Geoff is taking the car to the dealership at the airport and I don't know if they will give him a replacement car or not. I most certainly did not expect this hours before the first chemo session. 

When get there, the oncologist confirms that all is well, my blood test results are excellent and I am wondering what I am doing there, I feel fine, the blood test have come back great, yet I am about to have toxic poison pumped into my veins.

After a short consultation I am send 'upstairs' to the 'Chemo room'. The chair is comfortable, the drip terrifies me. It takes an hour to pump the liquid from various hanging bags into me. After that I get up and walk with Geoff to the car and we drive home. I feel strange, numb, not sure what to think.

As we get home, I go to bed and now looking back on it, feel like I died for 3 days and then woke up slowly. I remember lying in bed, unable to move, simply feeling weak, awful, sick and not on this planet. I feel I am no eloquent enough to describe that feeling.

I remember Geoff trying to get me to take a bit from a toast he brought up to me, but after one bite of it, I had enough and just wanted to close my eyes and die.

3 days later, my parents came to visit.By that time I was managing to sit up in bed and take in my surroundings again.
By day 4, I was up in the house and feeling better.
Day 5, Geoff and I  wanted to drive to Malaga, but we did not get very far. A mistake. Geoff had to turn back after 20 min, I simply could not sit up and felt the movement of the car was too much. I went back to bed and surfaced on day 6, which is when I started to feel better.

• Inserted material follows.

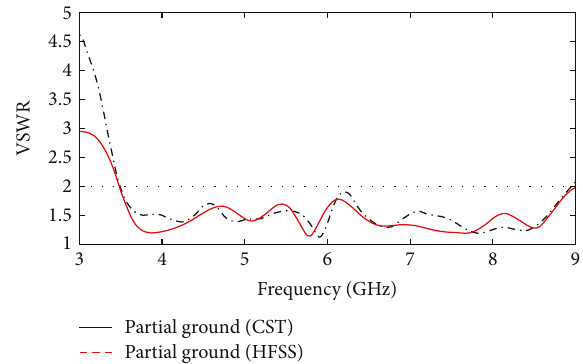
Figure 10: VSWR comparison between HFSS and CST for the array antennas with partial ground plane.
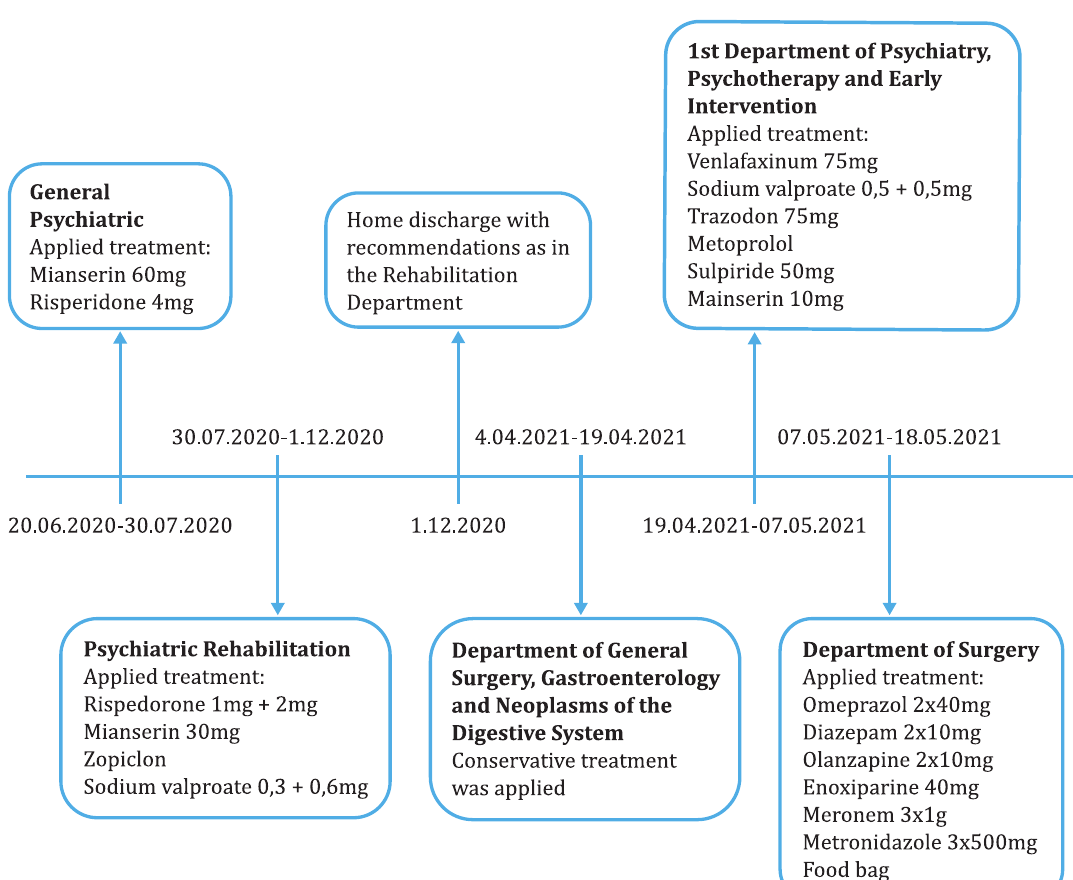
Fig. 1. Time course of subsequent hospitalizations of the patient and the treatment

The strangest thing is after a few days, when I really felt 'normal again', I could not remember what the 'awful days had felt like'. This remind me of child birth, the most horrendous pain ( if was in my case for every three of our children's birth), yet once they are born and a few days later, you forget the pain. You  remember it being awful, but you can't really remember it.
Well looking back at Chemo this is very similar.